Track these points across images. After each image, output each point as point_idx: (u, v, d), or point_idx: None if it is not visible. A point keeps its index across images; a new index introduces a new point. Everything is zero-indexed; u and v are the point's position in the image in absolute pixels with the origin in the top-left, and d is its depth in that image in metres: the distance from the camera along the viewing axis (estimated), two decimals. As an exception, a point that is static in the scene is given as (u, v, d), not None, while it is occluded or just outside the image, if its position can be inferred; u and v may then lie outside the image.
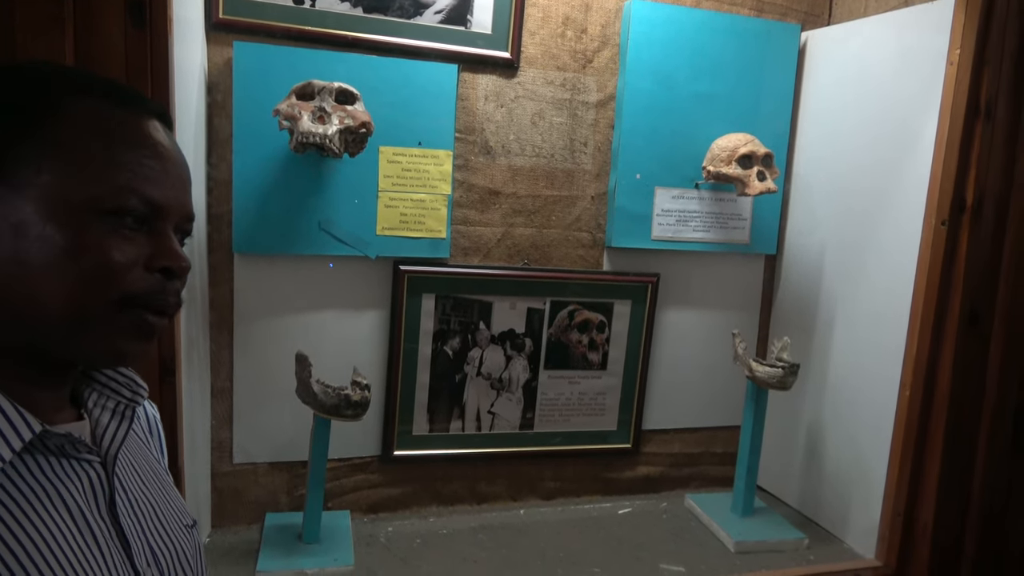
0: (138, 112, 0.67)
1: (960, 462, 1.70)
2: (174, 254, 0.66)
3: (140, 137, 0.66)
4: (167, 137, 0.69)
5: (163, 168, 0.66)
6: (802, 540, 1.86)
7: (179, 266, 0.66)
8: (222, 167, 1.64)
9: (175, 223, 0.68)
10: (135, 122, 0.66)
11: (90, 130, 0.63)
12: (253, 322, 1.71)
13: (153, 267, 0.64)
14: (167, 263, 0.65)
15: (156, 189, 0.65)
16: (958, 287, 1.63)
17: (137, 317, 0.64)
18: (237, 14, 1.60)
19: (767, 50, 1.97)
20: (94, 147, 0.62)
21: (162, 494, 0.77)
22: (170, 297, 0.66)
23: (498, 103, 1.82)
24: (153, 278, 0.64)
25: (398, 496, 1.90)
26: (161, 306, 0.66)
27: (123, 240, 0.62)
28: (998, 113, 1.59)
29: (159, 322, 0.67)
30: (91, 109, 0.64)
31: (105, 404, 0.73)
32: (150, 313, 0.65)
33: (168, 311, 0.67)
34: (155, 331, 0.66)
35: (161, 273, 0.65)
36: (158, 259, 0.64)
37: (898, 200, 1.75)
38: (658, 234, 1.96)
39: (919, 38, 1.69)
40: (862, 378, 1.85)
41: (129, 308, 0.63)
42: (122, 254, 0.62)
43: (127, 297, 0.63)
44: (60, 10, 1.00)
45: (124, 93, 0.67)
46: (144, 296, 0.64)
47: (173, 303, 0.67)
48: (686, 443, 2.16)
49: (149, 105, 0.69)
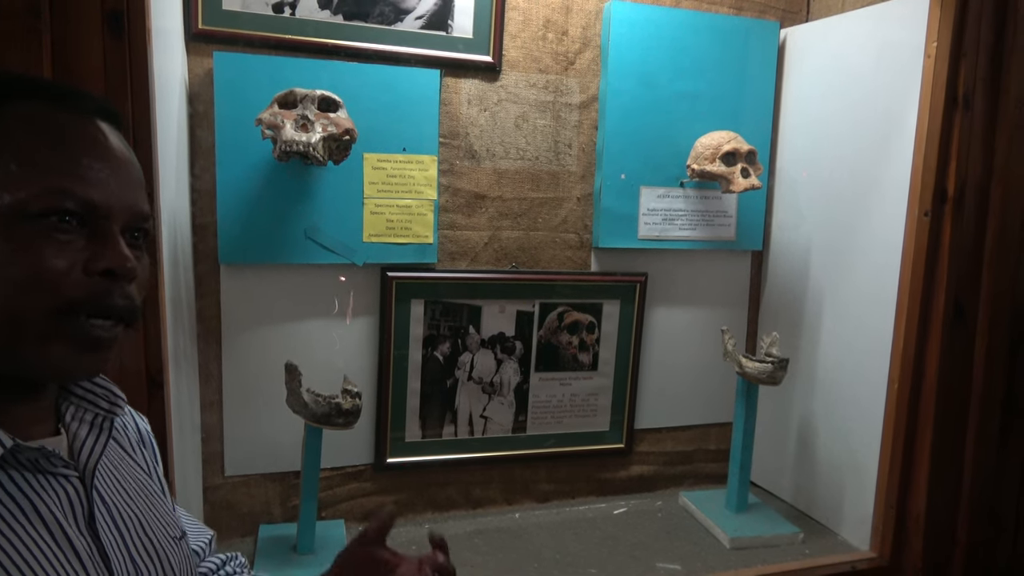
0: (76, 112, 0.65)
1: (950, 452, 1.71)
2: (116, 255, 0.62)
3: (77, 137, 0.63)
4: (111, 136, 0.67)
5: (102, 167, 0.64)
6: (797, 534, 1.87)
7: (122, 267, 0.62)
8: (206, 177, 1.63)
9: (123, 223, 0.65)
10: (74, 123, 0.64)
11: (21, 133, 0.61)
12: (241, 333, 1.70)
13: (93, 270, 0.61)
14: (107, 264, 0.62)
15: (93, 189, 0.62)
16: (942, 277, 1.65)
17: (80, 326, 0.61)
18: (216, 24, 1.59)
19: (747, 48, 1.98)
20: (23, 150, 0.60)
21: (148, 507, 0.76)
22: (118, 300, 0.63)
23: (481, 107, 1.82)
24: (95, 282, 0.61)
25: (392, 503, 1.89)
26: (106, 311, 0.62)
27: (56, 244, 0.60)
28: (976, 104, 1.61)
29: (108, 330, 0.63)
30: (25, 113, 0.62)
31: (83, 417, 0.71)
32: (97, 319, 0.62)
33: (117, 316, 0.64)
34: (105, 340, 0.63)
35: (104, 276, 0.62)
36: (98, 261, 0.61)
37: (881, 192, 1.76)
38: (645, 233, 1.97)
39: (896, 32, 1.71)
40: (851, 371, 1.86)
41: (70, 316, 0.60)
42: (55, 259, 0.59)
43: (65, 304, 0.60)
44: (37, 22, 0.99)
45: (61, 94, 0.65)
46: (87, 302, 0.61)
47: (123, 306, 0.64)
48: (679, 441, 2.17)
49: (89, 104, 0.67)
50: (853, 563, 1.74)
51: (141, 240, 0.69)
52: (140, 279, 0.67)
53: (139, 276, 0.67)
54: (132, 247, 0.66)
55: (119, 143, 0.68)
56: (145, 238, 0.69)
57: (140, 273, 0.67)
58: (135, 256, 0.66)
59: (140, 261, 0.67)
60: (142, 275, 0.68)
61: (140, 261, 0.67)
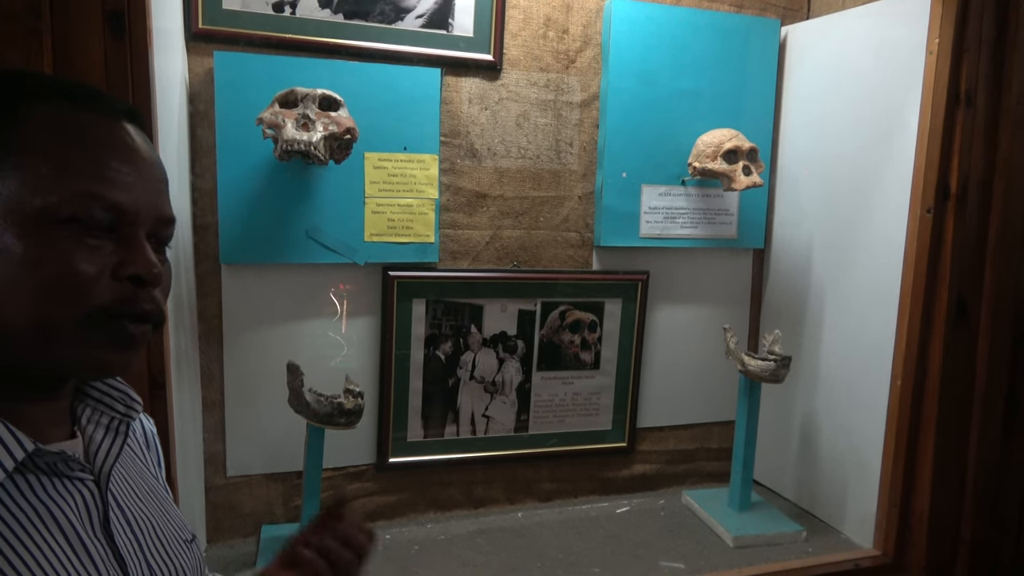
0: (102, 113, 0.64)
1: (953, 449, 1.71)
2: (143, 261, 0.62)
3: (104, 140, 0.62)
4: (136, 138, 0.66)
5: (130, 171, 0.63)
6: (800, 532, 1.86)
7: (149, 273, 0.62)
8: (206, 177, 1.63)
9: (149, 228, 0.64)
10: (99, 124, 0.63)
11: (49, 135, 0.60)
12: (243, 333, 1.70)
13: (121, 275, 0.61)
14: (135, 270, 0.61)
15: (122, 193, 0.61)
16: (945, 274, 1.64)
17: (112, 327, 0.61)
18: (217, 24, 1.59)
19: (748, 46, 1.98)
20: (53, 153, 0.59)
21: (160, 510, 0.76)
22: (144, 305, 0.63)
23: (482, 106, 1.82)
24: (123, 286, 0.61)
25: (394, 503, 1.89)
26: (136, 314, 0.62)
27: (86, 249, 0.59)
28: (978, 100, 1.60)
29: (139, 330, 0.63)
30: (50, 114, 0.61)
31: (99, 420, 0.71)
32: (127, 321, 0.62)
33: (146, 319, 0.63)
34: (136, 340, 0.63)
35: (131, 281, 0.61)
36: (126, 267, 0.61)
37: (883, 189, 1.76)
38: (646, 232, 1.96)
39: (898, 29, 1.71)
40: (854, 368, 1.86)
41: (101, 319, 0.60)
42: (84, 264, 0.59)
43: (96, 309, 0.60)
44: (38, 22, 0.99)
45: (87, 95, 0.64)
46: (115, 306, 0.61)
47: (150, 310, 0.63)
48: (681, 440, 2.16)
49: (115, 105, 0.66)
50: (856, 561, 1.74)
51: (164, 244, 0.68)
52: (164, 283, 0.67)
53: (165, 281, 0.67)
54: (156, 251, 0.65)
55: (144, 145, 0.66)
56: (168, 242, 0.69)
57: (165, 278, 0.67)
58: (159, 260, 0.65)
59: (164, 265, 0.67)
60: (166, 279, 0.68)
61: (164, 265, 0.67)
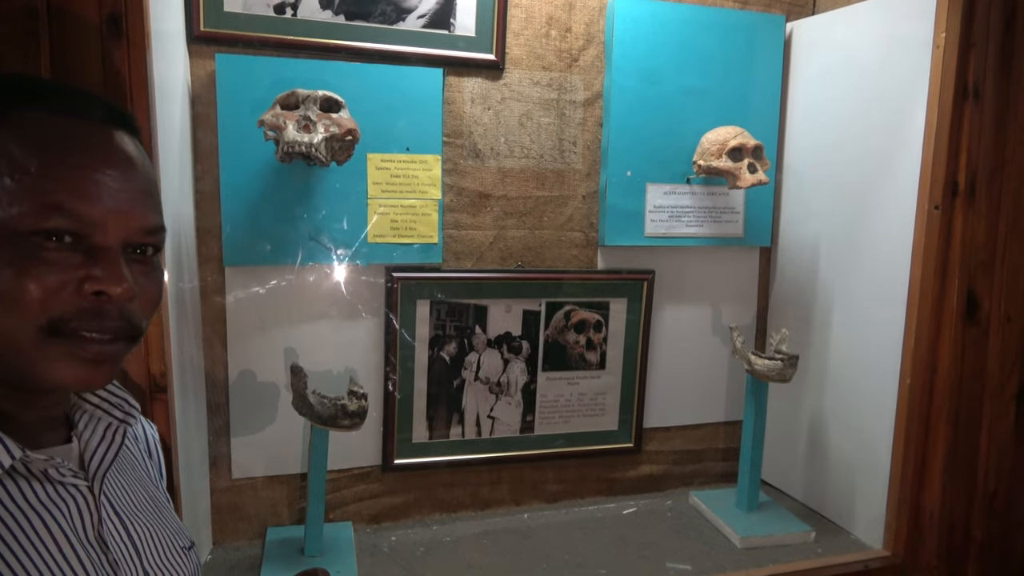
0: (81, 119, 0.61)
1: (964, 448, 1.68)
2: (109, 277, 0.59)
3: (79, 147, 0.59)
4: (119, 143, 0.62)
5: (106, 179, 0.60)
6: (809, 533, 1.85)
7: (111, 291, 0.59)
8: (208, 180, 1.63)
9: (124, 238, 0.61)
10: (74, 131, 0.60)
11: (20, 144, 0.57)
12: (246, 335, 1.70)
13: (86, 291, 0.59)
14: (98, 287, 0.59)
15: (88, 204, 0.58)
16: (954, 271, 1.62)
17: (74, 342, 0.59)
18: (219, 26, 1.59)
19: (753, 42, 1.96)
20: (20, 163, 0.57)
21: (158, 516, 0.75)
22: (108, 321, 0.60)
23: (485, 105, 1.81)
24: (85, 300, 0.59)
25: (400, 505, 1.88)
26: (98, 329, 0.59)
27: (46, 263, 0.57)
28: (986, 94, 1.58)
29: (104, 345, 0.60)
30: (25, 120, 0.58)
31: (95, 426, 0.71)
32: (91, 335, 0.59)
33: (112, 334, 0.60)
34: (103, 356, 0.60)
35: (97, 296, 0.59)
36: (91, 282, 0.59)
37: (891, 186, 1.74)
38: (651, 231, 1.95)
39: (904, 23, 1.69)
40: (862, 367, 1.84)
41: (61, 333, 0.58)
42: (44, 277, 0.57)
43: (50, 323, 0.58)
44: (35, 24, 0.99)
45: (67, 99, 0.61)
46: (75, 320, 0.58)
47: (116, 327, 0.61)
48: (688, 440, 2.15)
49: (98, 110, 0.62)
50: (866, 562, 1.72)
51: (150, 254, 0.65)
52: (148, 296, 0.64)
53: (146, 293, 0.64)
54: (138, 263, 0.63)
55: (128, 150, 0.63)
56: (156, 251, 0.65)
57: (147, 290, 0.64)
58: (142, 272, 0.62)
59: (148, 276, 0.64)
60: (150, 292, 0.65)
61: (148, 276, 0.64)
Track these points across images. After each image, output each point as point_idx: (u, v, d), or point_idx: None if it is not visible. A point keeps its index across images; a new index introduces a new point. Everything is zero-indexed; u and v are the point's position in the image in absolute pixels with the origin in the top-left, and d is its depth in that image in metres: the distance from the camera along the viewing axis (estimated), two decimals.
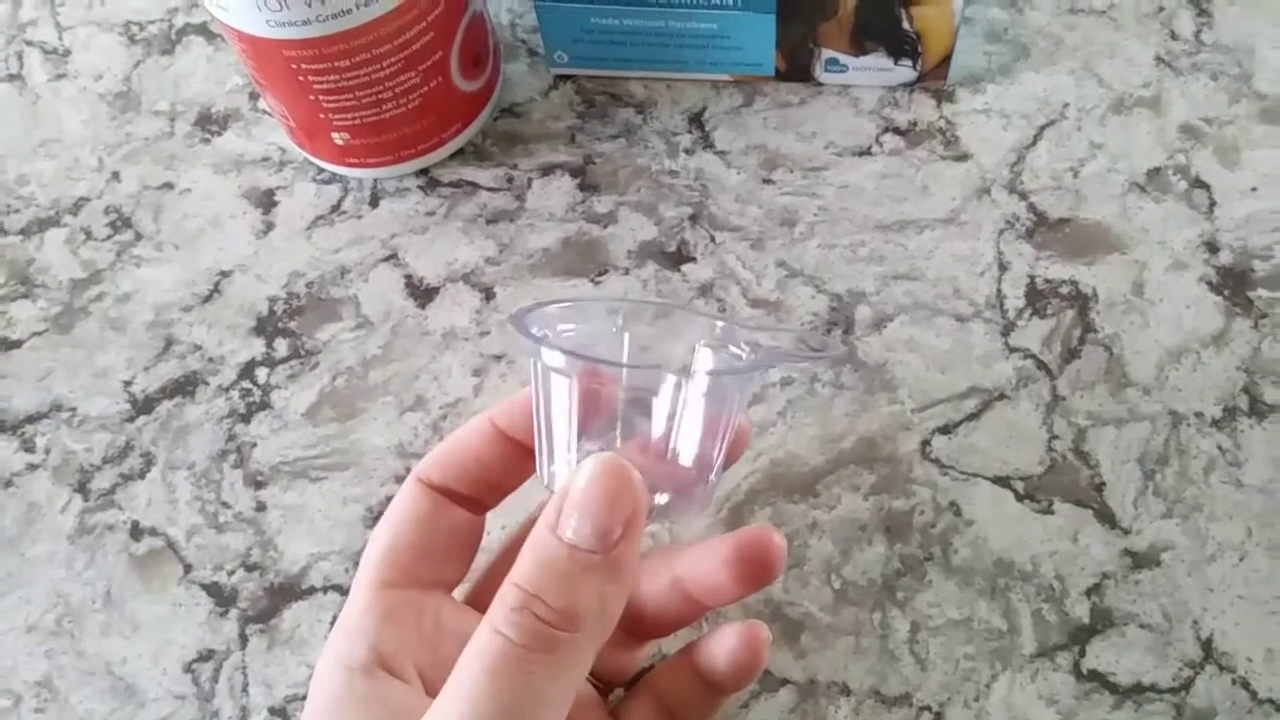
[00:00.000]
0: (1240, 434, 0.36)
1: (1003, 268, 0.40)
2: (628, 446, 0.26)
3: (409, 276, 0.42)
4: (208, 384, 0.40)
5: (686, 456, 0.26)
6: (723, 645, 0.27)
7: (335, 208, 0.43)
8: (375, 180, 0.44)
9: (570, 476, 0.23)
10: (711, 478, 0.27)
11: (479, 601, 0.30)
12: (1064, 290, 0.39)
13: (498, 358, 0.40)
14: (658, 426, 0.26)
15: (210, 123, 0.46)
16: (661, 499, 0.26)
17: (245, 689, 0.35)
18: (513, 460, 0.29)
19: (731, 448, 0.28)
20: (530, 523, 0.30)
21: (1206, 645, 0.34)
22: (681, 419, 0.26)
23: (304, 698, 0.34)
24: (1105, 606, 0.34)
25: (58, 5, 0.50)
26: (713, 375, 0.27)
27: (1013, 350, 0.38)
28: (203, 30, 0.49)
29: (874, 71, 0.43)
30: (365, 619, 0.26)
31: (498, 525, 0.35)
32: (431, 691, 0.26)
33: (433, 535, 0.28)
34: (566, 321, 0.29)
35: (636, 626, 0.29)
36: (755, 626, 0.27)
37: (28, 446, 0.39)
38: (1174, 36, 0.44)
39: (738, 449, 0.29)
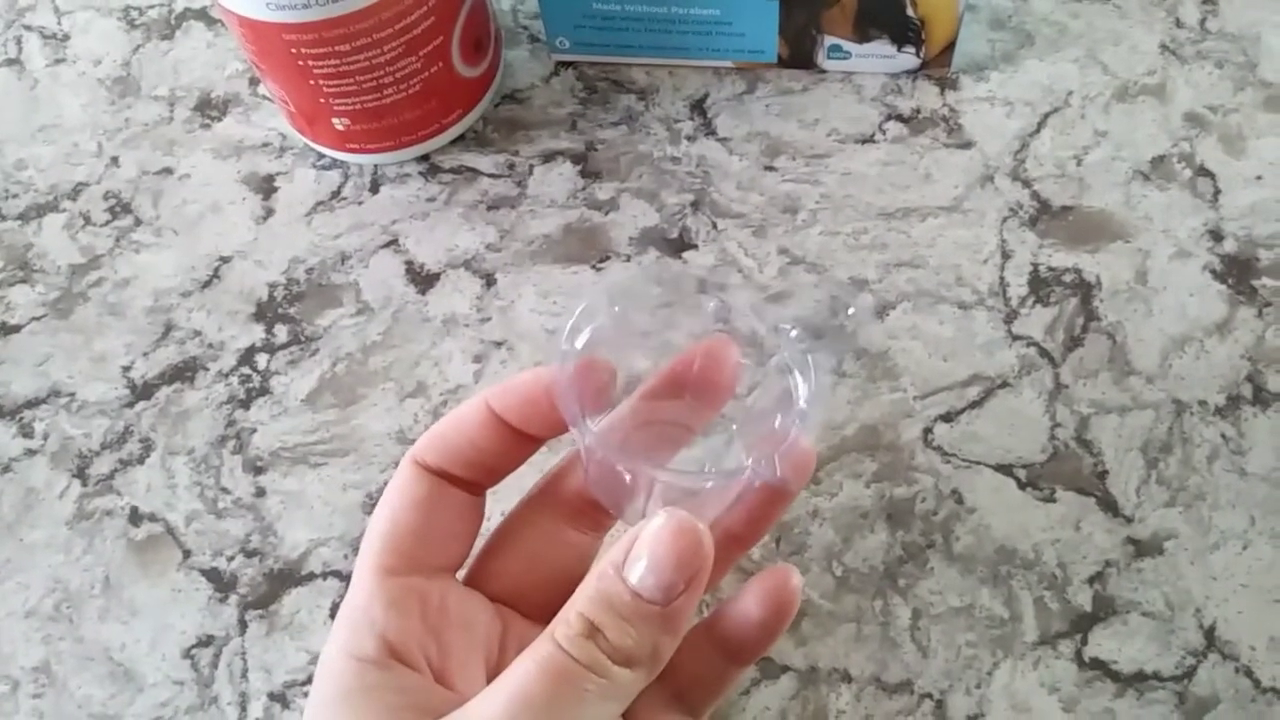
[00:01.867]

━━━━━━━━━━━━━━━━

Return, unchanged, the run of lines above that opens with the line containing "14: (167, 263, 0.65)" and closes with the line containing "48: (686, 443, 2.16)". Include both.

» Result of the exercise
14: (167, 263, 0.65)
15: (156, 189, 0.65)
16: (958, 287, 1.63)
17: (137, 317, 0.64)
18: (237, 14, 1.60)
19: (767, 50, 1.97)
20: (94, 147, 0.62)
21: (162, 494, 0.77)
22: (170, 297, 0.66)
23: (498, 103, 1.82)
24: (153, 278, 0.64)
25: (398, 496, 1.90)
26: (161, 306, 0.66)
27: (123, 240, 0.62)
28: (998, 113, 1.59)
29: (159, 322, 0.67)
30: (91, 109, 0.64)
31: (105, 404, 0.73)
32: (150, 313, 0.65)
33: (168, 311, 0.67)
34: (155, 331, 0.66)
35: (161, 273, 0.65)
36: (158, 259, 0.64)
37: (898, 200, 1.75)
38: (658, 234, 1.96)
39: (919, 38, 1.69)
40: (862, 378, 1.85)
41: (129, 308, 0.63)
42: (122, 254, 0.62)
43: (127, 297, 0.63)
44: (60, 10, 1.00)
45: (124, 93, 0.67)
46: (144, 296, 0.64)
47: (173, 303, 0.67)
48: (686, 443, 2.16)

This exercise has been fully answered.